One part of me likes it, one part kinda doesn't but I would much rather do soap everytime than vinegar.
SALT-AWAY is what I would personally use. I've torn apart a couple motors that were on a steady dose and clean as a whistle. For instance, yamaha f225's (02's-05's) often have thermostat issues, mainly because they are a pita to change because you either have to pull the throttle body manifold off, or tinker with swivels and mirrors.
I had a custome that swore up and down that he flushed with fresh water everytime but almost like clockwork would get an overheat from a thermostat going bad every 6-9 months. Finally I changed them for the 6th time and told him to try the saltaway. A year later, no complaints and during his annual service I pulled the thermostats just to see out of curiosity. They were spotless..


----------



## Sheremeta (Nov 29, 2010)

> After every trip, I turn the hose off and let the water out of it, then disconnect at the wall and dump in about 6-8oz of dish soap.  Reconnect it to the wall and turn on the water.  Keep in mind that I have a valve on the opposite end that I hook up to the rabbit ears.  Crack the valve open and start the engine.  You'll know when the soap reaches the engine.  I then put the engine in gear and bump the RPMs up a little.  This cleans the prop and the engine.  The soap runs out in 2-3minutes and I let it run for another 5-7min.  Done.
> 
> Do it over the grass as fertilizer or over an ant bed to get rid of the ants.....


I do the same thing.


----------



## jking (Aug 11, 2011)

For you home chemists out there here's the ingredients for Salt Away from the MSDS sheet if you want to make your own and maybe save some dough.

The corrosion inhibitor is probabaly an Ethoxylated Polyol, i.e. fatty acid, i.e. soap.

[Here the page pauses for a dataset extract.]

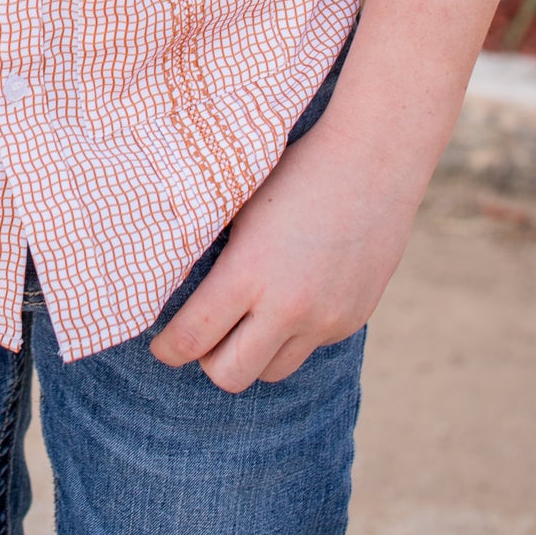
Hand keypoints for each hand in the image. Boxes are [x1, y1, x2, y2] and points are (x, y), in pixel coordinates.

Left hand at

Non Hazardous coupling agent is more than likely a water soluable long chain polymer. Helps suspend the solids and oils released from washing. I'll spare you the molecular details. Most soaps will have this added in.

Water is obvious.

TSP is Tri Sodium Phosphate, common cleaner you can buy anywhere for cheap. Ironic - TSP is a salt. It's also basic (high PH) as 1% solution in water. TSP is also corrosive to Aluminum in concetrated form. I coudn't see it damaging Aluminum in a 3% concentration though. Espaecially if they passivate motor internals at the factory (acid treat, makes that kind of chalky looking protective oxidation surface on Aluminim) 

Sorry, slow day at the office.

From MSDS:
65997-01-5 Corrosion Inhibitors <12%
Non-Hazardous Coupling Agents <10%
7732-18-5 water, distilled, conductivity or of similar purity >65%
· Chemical characterization: Mixtures
· Description: Mixture of substances listed below with nonhazardous additions.
· Irritant components:
7758-79-4 TSP Crystal Xi R36/37/38 <3.0%


----------



## flyfshrmn82 (Oct 12, 2007)

What he said...


----------



## permitchaser (Aug 26, 2013)

> For you home chemists out there here's the ingredients for Salt Away from the MSDS sheet if you want to make your own and maybe save some dough.
> 
> The corrosion inhibitor is probabaly an Ethoxylated Polyol, i.e. fatty acid, i.e. soap.
> 
> ...


OK now people on here say vinegar will damage your engine even if you use it watered down and flush with water. So now TSP is the answer even though it will corrode Aluminum.


----------



## Capt. Eli Whidden (Jun 7, 2012)

Fresh water if you must. If not, fresh saltwater works just fine. Keep it simple stupid huh?


----------



## Sheremeta (Nov 29, 2010)

A little bacon grease mixed with the soap helps too. Apple wood smoked bacon works best.


----------



## cvilt (May 31, 2010)

kingjr thank you. I appreciate the effort


----------